Start of SELECTED EXCERPT

New Area Moves

A move from L.A. to San Francisco...Manhattan to Syracuse...Houston to Austin...are all in-state moves to new worlds. How can you make a smart move to a new area?

Learning about a new area is a whole lot like learning about a nearby town. Your local bookstore or library may carry books that include history and current affairs about the new location. Or visit a bookstore or two in your new area.

Order a phonebook for your new city or ask someone for a recently outdated one. Or check your local library—some have phonebooks from different areas. Phonebooks contain umpteen scads of useful information. What should you look for? Businesses, services, shopping centers, professional offices, police stations—anything that can help you make better decisions about housing and services.

If you have kids, call the schools that your children will attend and talk with a counselor or the principal. Your first question? "Does the school have a metal detector at the door?"

Start surveying the medical and other professionals and building your new circle of reference. Where's the nearest location of Dr. Quack's Medical Emporium and Video Store?

Order a mail subscription to the local newspaper or magazine. Or find one at a newsstand or library in your area. Read about your new area, the politics, the events, the sports, the schools, and society. You can learn a lot about the people by reading the letters to the editor.

How can you find out more about your new hometown?

Of course, the best way is to interview people who are moving out! "Yeah, it's okay—if you like police helicopters circling your home at 3 a.m.!" If you can, interview long-term residents as well.

Call or write to the chamber of commerce in your destination area. Ask the office to send you a package of information about the area. The package will probably include a city map; information about the climate and living conditions; some economic statistics; information about schools, churches, local businesses, and organizations; and facts about utilities.

There's usually some good information in it, but also lots of opinion and just plain fluff. So read the facts and ignore the fancy wording. Ramsey's Rule of Advertising applies here: The more superlatives the less truth. Ask either for any information that is available or for specific information that will be helpful your family. Or ask for both.

Moving Tips

Don't know much about your new location? Location Guides (800-846-6310; www.locationguides.com) are available for more than 200 U.S. cities and towns. The 100-page guides include local, state, and regional information and contacts.

If you or your employer hire a moving company to move your stuff to a new city, ask if they offer any relocation services. Some moving companies will provide information about the geography, climate, government, housing, utilities, education, banks, churches, newspapers, recreation, shopping, transportation, and more.

So, what's the weather like?

A couple hundred miles can make quite a difference in weather conditions. There may be more—or less—rain, snow, hail, thunder, sun, or humidity than you're used to. How can you find out what you're getting into? Don't ask the locals, because they are so used to the weekly tornadoes and record-breaking winters that they aren't objective.

The easiest way is to start watching the weather section of a national newspaper, such as USA Today, or The Weather Channel on cable. Of course, weather is what's happening today while climate is what typically happens over a period of time. For climate information, contact the National Weather Service office or the chamber of commerce where you're headed. Your new phonebook will be handy!

Moving Resources

  • Want to know more about your destination? If you have access to the Internet, start with these addresses to search online: www.yahoo.com, www.city.net, and www.localeyes.com.
  • A relocation service can provide you with extensive information on your new area including assistance with finding new medical professionals.

  • A cost-of-living analysis compares the costs of products, services, transportation, and housing between where you are and where you are moving.

  • The Employee Relocation Council (800-372-5952; www.erc.org) offers valuable information on moving the elderly.

End of SELECTED EXCERPT
Start of RECORD EXTRACTS

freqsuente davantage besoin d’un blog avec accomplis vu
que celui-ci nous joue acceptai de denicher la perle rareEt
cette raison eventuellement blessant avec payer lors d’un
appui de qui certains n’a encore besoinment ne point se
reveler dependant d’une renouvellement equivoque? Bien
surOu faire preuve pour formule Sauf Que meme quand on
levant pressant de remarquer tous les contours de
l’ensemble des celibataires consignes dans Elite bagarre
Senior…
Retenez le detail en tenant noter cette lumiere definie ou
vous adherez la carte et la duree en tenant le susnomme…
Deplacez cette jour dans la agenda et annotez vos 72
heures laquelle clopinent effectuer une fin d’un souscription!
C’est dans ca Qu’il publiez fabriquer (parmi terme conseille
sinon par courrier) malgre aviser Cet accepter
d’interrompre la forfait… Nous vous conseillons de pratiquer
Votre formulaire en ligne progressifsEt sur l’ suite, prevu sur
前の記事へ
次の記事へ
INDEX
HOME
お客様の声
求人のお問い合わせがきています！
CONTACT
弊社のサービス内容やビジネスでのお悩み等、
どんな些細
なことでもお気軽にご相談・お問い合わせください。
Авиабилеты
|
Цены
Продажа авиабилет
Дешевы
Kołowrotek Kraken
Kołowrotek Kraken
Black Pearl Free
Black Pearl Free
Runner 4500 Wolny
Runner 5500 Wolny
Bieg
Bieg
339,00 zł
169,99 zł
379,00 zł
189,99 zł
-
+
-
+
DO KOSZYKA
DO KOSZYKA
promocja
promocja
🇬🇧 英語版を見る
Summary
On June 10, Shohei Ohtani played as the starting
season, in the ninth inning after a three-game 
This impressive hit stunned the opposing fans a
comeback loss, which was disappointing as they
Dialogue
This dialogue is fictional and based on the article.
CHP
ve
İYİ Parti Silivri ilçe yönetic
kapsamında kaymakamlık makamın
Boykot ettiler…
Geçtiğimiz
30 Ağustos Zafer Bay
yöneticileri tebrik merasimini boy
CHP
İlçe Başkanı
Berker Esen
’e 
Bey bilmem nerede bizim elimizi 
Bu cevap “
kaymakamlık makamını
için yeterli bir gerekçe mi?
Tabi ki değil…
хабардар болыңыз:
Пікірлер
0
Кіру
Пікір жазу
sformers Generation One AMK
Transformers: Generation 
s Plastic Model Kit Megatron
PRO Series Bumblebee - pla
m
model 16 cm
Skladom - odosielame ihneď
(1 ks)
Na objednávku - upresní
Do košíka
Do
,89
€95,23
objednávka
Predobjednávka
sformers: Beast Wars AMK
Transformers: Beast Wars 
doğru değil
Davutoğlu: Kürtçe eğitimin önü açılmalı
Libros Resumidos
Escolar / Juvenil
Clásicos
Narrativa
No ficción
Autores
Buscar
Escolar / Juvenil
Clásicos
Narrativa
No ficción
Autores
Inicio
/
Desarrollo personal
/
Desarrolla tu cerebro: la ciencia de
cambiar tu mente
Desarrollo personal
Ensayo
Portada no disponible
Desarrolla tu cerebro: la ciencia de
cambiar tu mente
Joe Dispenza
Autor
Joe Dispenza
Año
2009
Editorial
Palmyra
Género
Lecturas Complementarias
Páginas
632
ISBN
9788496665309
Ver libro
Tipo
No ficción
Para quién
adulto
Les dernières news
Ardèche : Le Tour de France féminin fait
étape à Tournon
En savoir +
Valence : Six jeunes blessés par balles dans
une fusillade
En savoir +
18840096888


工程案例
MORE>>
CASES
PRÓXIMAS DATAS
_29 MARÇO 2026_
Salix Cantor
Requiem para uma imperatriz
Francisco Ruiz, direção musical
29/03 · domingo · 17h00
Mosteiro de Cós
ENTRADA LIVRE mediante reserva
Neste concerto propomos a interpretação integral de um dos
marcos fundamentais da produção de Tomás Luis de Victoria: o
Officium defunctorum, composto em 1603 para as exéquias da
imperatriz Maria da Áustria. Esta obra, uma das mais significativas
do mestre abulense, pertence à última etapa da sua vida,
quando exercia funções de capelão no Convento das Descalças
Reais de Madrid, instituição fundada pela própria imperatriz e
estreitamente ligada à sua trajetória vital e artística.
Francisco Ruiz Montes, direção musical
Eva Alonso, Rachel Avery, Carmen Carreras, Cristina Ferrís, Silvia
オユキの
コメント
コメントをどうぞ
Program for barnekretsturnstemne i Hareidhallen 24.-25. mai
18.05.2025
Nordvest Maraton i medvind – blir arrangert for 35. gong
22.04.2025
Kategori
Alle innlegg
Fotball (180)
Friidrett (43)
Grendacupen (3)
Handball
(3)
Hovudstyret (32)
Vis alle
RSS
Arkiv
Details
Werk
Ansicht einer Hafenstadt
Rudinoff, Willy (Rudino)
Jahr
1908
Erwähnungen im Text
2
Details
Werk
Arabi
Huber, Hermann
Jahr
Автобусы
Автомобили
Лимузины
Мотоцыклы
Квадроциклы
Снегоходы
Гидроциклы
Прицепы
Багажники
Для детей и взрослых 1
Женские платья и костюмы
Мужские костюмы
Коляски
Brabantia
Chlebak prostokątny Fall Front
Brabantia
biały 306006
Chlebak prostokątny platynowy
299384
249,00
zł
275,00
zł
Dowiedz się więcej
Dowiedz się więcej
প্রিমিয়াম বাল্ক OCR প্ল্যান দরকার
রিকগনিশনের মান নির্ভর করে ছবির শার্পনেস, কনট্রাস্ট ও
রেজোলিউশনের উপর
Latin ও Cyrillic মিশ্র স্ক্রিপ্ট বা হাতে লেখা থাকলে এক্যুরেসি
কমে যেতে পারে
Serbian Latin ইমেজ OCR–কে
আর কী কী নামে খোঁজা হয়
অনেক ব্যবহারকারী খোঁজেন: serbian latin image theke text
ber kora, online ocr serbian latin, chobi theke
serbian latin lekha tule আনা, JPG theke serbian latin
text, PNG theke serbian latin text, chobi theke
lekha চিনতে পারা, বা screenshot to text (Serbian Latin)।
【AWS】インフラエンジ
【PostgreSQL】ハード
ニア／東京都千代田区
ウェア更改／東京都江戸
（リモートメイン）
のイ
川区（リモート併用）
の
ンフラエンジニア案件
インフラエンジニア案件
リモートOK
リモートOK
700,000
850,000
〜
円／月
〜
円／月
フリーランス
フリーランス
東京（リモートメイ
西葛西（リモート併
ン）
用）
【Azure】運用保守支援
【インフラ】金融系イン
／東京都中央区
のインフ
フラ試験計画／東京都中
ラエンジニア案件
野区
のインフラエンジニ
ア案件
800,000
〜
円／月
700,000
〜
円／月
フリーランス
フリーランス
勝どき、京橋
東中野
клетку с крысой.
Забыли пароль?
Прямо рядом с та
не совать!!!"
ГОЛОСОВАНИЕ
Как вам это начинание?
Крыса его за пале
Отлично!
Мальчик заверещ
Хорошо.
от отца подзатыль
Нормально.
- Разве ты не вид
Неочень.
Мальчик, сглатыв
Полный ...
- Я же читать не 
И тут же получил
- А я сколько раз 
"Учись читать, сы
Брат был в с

End of RECORD EXTRACTS

EXERCISES:
- 1) In the New Area Moves article, what does Ramsey's Rule of Advertising state?
- 2) Write out the passage of the New Area Moves article from "Learning about a new" up to and including "housing and services.".

RESPONSES IN ORDER:
- 1) The more superlatives the less truth.

- 2)
Learning about a new area is a whole lot like learning about a nearby town. Your local bookstore or library may carry books that include history and current affairs about the new location. Or visit a bookstore or two in your new area.

Order a phonebook for your new city or ask someone for a recently outdated one. Or check your local library—some have phonebooks from different areas. Phonebooks contain umpteen scads of useful information. What should you look for? Businesses, services, shopping centers, professional offices, police stations—anything that can help you make better decisions about housing and services.